Edward Kennedy has been quoted as saying: "This is a defining issue about the future of our nation and about the future of democracy, the future of liberty and the future of the United States in leading the free world...No piece of legislation will have a greater impact or influence on that."
But the California Teachers Association's parent organization, the National Education Association, which represents more than 3 million teachers, has declared No Child Left Behind fundamentally flawed. What the teachers dislike most is that the law essentially sends bad schools to the corner with a dunce cap.
These groups want Congress to expand the definition of successful schools to include those that improve somewhat -- not just those that raise test scores by the prescribed amount. There have been many who have been clamoring for this change for quite some time. I agree - these criteria are rather strict and unforgiving.
The way it is now, each public school must make adequate yearly progress. That means more students must score at grade level every year until everyone is proficient in 2014, though each state can set its own pace. Last year in California, the law required only one-fourth of students to score at grade level at each school. About 60 percent of schools met that goal.
Missing the state's goal two years in a row triggers consequences at schools that get federal funds for having a high proportion of low-income students -- as most California schools do.
Some consequences are welcome, such as new money for tutoring, more training for teachers and added technical assistance.
But some are not: Schools must tell students they can transfer to a higher-scoring school. If the low-achieving school continues to miss adequate yearly progress goals, more extreme measures can be imposed: Teachers can be ordered replaced or the school can be turned over to outside management or shut.
Many educators are asking Congress for a broader definition of success.
Business leaders -- the students' future employers -- are arguing just as fervently against making it easier to meet progress benchmarks.
"There is no more important or easy-to-understand measurement of student academic achievement than whether a child is reading and learning math at grade level," said Jim Lanich, president of the advocacy group California Business for Education Excellence. "By focusing on grade-level proficiency for every student, every year, in every subject, and by requiring reporting for each subgroup of students, it's easy to see which students are improving and which students are losing ground."
"Subgroup" is edu-speak for students sorted by ethnicity, poverty, language skills and special needs. No Child Left Behind also requires each subgroup in a school to make adequate yearly progress.
In coming months, advocates for students in these subgroups will appear before Congress to argue that fewer kids should have to be tested, that more English learners should be allowed to take a different test from children who are fluent and that students in different subgroups should be allowed to improve at differing rates.
Their key rationale is that the law unfairly paints many schools as failures, and that asking all students to reach the same benchmark ignores the fact that not all start from the same place.
"There is no 'standard' student, so why are we using standardized tests?" is how one 17-year-old student in San Francisco, Theresa Muehlbauer, once described the problem.
But one group representing low-achieving students will tell Congress just the opposite -- that the law has never been more necessary.

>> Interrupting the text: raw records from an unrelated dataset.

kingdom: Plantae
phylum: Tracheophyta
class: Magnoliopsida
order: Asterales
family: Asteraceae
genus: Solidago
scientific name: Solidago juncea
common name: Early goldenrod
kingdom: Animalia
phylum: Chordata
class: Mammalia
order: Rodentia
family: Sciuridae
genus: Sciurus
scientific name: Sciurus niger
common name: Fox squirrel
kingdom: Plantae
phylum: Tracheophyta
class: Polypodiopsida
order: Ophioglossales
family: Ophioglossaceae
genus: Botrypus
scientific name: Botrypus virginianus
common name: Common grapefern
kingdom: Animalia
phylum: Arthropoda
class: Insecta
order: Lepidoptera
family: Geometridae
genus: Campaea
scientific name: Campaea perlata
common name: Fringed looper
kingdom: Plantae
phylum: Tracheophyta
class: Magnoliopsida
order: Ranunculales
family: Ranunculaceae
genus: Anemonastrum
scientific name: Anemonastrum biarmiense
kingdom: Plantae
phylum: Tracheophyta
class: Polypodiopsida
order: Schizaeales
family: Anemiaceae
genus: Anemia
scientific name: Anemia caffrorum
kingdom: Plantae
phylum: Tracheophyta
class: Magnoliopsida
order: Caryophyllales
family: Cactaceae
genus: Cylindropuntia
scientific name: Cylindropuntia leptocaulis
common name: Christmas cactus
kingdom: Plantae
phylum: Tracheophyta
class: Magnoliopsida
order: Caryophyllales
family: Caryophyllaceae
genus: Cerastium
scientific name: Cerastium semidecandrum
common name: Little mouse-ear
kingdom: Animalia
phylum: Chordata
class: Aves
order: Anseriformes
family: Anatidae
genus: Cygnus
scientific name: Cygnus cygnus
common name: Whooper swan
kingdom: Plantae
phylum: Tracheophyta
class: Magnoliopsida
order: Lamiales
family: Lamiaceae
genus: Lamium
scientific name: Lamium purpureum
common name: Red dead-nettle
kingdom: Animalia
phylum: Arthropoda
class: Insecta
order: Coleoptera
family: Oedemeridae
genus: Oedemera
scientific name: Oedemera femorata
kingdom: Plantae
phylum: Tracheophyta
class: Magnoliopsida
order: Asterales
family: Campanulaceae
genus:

Russlynn Ali, executive director of Education Trust West, an advocacy group in Oakland, says bringing every child's skills up to grade level is the major civil rights battle of the 21st century -- and that broadening the definition of successful schools would weaken No Child Left Behind at its core.
"For the first time in our history, we have publicly committed to meeting the needs of all children who enter the schoolhouse door, regardless of the background or level of achievement they bring with them," Ali recently told the California Board of Education. She was urging the state to aggressively implement the federal law.
Miller, the Martinez Democrat who helped write the law and now chairs the House Education and Labor Committee, which is holding reauthorization hearings on it, said Congress is leaning toward the broader definition of success.
But he said another constituent's proposed change is already dead in the water -- the recommendation by President Bush that the government offer vouchers for private and religious school tuition.
That "didn't pass muster when Republicans controlled the Congress," he said, "and it certainly won't pass muster now that Democrats do."